▸ **CONSIGNE ÉCRITE 1**:
Recopiez à l'identique la partie des notices qui s'ouvre sur la ligne contenant « determined by: Kuijt, Job, (CANADA) » et se ferme sur celle contenant « determined by: Phipps, James », ces deux lignes comprises.

Sacrifice

Oates, Joyce Carol. Sacrifice : Roman. P. Rey, 2016. Points Seuil

Une excellente tasse de café qui laisse un arrière-goût amer.
Voilà l'image qui me vient en fermant ce livre.

La manière dont Joyce Oates introduit les personnages permet dès les premières pages de prendre conscience de leur position sociale. Elle alterne entre précisions qui situent le décor et le contexte et allusions qui maintiennent le suspense.
L'excellente tasse de café, c'est l'écriture, la tension narrative…
L'environnement sordide, conséquence des émeutes de 1967, le supposé laxisme de l'enquête correspondent aux préjugés et réduisent l'événement à une forme de banalité. En donnant la parole aux témoins successifs (la voisine, la mère, l'urgentiste, l'enseignante, etc.), Oates amène une complexité bienvenue.
Il ne s'agit d'un fait divers, traité comme tel, si et seulement si ses acteurs sont socialement précarisés. Sybilla, bien qu'ayant mentionné un « flic blanc », est toujours restée évasive sur ce qu'elle a subi. Ednetta Frye fait barrage pour protéger autant sa fille qu'elle même. La rencontre entre S'billa, sa mère, et le Révérend Marus Mudrick et son frère avocat, Byron, est déterminante. Elle va transformer cette agression en un événement médiatisé, sensible.

Fille noire, flics blancs, enlèvement, viol, agression, abandonnée à la mort.
Très vite cela devint un poème. Une incantation. Ces quelques mots répétés encore et encore.
« Il y a ce “Rasoir d'Ockham” : il dit que plus on simplifie quelque chose, plus c'est efficace. Plus cela paraît urgent, plus ce sera entendu. Et plus on le dit avec colère, plus l'émotion suscitée est grande. »

▸ **DONNÉES D'ENTRÉE**:
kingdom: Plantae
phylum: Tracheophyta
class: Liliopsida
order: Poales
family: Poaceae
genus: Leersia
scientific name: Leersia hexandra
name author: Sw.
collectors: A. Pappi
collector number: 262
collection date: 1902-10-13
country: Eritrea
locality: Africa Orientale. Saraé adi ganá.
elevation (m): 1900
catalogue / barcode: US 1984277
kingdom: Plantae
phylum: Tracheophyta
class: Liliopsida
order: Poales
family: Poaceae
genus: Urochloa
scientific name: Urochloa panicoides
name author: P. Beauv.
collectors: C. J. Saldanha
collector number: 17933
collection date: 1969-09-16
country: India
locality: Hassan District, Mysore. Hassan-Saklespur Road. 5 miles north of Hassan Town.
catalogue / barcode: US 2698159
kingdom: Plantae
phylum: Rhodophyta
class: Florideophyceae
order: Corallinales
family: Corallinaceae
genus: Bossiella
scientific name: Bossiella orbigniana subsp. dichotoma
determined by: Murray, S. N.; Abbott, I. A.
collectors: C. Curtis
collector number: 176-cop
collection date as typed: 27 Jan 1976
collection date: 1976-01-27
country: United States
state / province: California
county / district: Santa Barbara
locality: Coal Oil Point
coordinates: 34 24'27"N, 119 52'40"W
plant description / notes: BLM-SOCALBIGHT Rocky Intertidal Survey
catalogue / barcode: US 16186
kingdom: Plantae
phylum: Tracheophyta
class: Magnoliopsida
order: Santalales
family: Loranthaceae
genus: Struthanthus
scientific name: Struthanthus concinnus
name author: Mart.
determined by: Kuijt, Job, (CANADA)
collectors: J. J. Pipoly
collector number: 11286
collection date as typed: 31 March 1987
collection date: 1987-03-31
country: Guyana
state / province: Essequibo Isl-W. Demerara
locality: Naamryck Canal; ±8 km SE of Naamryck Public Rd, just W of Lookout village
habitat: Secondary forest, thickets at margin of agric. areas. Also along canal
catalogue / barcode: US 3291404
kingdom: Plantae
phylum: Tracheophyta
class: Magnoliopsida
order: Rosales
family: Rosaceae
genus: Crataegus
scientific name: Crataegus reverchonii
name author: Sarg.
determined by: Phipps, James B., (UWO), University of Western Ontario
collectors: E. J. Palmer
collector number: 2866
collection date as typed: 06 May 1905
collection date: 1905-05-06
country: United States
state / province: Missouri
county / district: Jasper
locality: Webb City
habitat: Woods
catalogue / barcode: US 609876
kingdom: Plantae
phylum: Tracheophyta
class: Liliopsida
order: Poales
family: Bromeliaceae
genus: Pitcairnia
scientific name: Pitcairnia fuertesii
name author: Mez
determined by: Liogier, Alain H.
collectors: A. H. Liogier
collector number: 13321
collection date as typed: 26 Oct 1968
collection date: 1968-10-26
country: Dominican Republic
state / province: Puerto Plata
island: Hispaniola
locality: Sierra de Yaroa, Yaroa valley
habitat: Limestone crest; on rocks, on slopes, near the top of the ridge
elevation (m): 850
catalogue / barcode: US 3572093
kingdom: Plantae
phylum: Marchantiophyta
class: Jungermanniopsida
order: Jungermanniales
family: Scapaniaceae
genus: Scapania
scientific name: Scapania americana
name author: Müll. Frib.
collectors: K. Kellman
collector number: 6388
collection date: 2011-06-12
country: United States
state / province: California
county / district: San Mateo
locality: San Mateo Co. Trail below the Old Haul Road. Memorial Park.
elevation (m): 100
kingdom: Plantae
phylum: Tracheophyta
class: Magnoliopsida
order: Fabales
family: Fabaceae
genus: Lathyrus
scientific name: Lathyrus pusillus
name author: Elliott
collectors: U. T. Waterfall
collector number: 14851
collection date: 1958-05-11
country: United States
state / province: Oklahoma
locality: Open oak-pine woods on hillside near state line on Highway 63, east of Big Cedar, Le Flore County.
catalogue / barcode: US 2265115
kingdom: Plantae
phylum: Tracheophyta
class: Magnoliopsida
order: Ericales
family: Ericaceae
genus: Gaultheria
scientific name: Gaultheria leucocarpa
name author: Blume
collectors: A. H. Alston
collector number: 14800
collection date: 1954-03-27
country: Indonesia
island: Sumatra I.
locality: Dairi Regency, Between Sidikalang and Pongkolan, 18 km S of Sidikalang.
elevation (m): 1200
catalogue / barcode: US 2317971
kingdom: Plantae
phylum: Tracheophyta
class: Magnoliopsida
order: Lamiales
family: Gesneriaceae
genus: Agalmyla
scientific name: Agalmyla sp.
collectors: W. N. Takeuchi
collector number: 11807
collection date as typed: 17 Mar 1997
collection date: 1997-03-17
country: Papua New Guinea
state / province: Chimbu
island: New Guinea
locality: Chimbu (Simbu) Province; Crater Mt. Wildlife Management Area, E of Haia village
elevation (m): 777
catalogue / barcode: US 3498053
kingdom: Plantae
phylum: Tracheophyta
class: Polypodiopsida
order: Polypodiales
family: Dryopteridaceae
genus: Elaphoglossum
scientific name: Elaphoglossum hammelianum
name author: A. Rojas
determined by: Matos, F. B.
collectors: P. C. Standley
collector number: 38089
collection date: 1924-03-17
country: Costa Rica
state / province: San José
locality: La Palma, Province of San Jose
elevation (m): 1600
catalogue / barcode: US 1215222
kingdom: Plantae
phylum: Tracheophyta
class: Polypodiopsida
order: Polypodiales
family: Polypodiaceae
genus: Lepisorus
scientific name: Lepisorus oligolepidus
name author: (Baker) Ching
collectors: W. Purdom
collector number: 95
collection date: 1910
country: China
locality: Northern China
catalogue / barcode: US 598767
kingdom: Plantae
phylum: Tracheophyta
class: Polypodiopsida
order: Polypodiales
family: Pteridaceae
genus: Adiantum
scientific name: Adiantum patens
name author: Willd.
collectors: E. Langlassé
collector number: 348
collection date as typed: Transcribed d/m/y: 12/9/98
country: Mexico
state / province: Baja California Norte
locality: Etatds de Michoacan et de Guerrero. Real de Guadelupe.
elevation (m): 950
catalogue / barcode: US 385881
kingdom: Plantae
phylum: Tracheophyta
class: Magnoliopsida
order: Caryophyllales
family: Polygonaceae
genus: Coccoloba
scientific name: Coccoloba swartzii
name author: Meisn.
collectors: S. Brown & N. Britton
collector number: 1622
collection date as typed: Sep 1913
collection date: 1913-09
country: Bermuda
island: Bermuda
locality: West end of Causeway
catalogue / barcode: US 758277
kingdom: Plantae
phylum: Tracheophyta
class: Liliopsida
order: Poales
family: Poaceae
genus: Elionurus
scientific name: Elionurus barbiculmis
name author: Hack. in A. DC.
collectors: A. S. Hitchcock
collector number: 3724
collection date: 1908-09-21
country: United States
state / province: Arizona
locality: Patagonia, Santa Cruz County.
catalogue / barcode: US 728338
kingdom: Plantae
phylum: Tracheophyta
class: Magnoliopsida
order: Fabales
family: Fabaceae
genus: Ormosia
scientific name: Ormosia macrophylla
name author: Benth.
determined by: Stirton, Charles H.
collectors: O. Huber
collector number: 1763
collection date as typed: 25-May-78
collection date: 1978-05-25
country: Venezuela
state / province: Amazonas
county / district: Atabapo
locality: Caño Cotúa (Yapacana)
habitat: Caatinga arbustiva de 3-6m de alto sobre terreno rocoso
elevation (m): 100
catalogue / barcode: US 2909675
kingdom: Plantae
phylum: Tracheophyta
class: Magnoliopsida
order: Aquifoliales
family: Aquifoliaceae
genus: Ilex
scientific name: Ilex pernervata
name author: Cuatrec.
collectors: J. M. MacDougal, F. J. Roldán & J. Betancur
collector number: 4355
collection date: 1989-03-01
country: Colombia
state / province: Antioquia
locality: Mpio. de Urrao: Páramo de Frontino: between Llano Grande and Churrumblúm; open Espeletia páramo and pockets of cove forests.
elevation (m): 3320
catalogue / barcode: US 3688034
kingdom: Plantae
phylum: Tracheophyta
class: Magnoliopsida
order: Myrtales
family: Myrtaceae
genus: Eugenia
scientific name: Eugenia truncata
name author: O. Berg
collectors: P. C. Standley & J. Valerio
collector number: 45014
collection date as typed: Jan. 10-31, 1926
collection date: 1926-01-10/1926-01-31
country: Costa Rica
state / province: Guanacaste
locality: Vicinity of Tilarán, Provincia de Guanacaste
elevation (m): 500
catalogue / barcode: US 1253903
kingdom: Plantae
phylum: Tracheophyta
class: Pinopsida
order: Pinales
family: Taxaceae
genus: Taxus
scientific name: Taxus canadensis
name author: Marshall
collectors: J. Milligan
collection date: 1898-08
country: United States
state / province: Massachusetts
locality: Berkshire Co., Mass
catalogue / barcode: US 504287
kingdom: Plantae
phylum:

▸ **CONSIGNE ÉCRITE 2**:
Selon la critique de Sacrifice, pourquoi la rencontre entre S'billa, sa mère, le Révérend Marus Mudrick et son frère avocat Byron est-elle déterminante ? Répondez en une à trois phrases.

▸ **RÉPONSE ATTENDUE 1**:
determined by: Kuijt, Job, (CANADA)
collectors: J. J. Pipoly
collector number: 11286
collection date as typed: 31 March 1987
collection date: 1987-03-31
country: Guyana
state / province: Essequibo Isl-W. Demerara
locality: Naamryck Canal; ±8 km SE of Naamryck Public Rd, just W of Lookout village
habitat: Secondary forest, thickets at margin of agric. areas. Also along canal
catalogue / barcode: US 3291404
kingdom: Plantae
phylum: Tracheophyta
class: Magnoliopsida
order: Rosales
family: Rosaceae
genus: Crataegus
scientific name: Crataegus reverchonii
name author: Sarg.
determined by: Phipps, James B., (UWO), University of Western Ontario

▸ **RÉPONSE ATTENDUE 2**:
Cette rencontre est déterminante parce qu'elle va transformer l'agression en un événement médiatisé et sensible.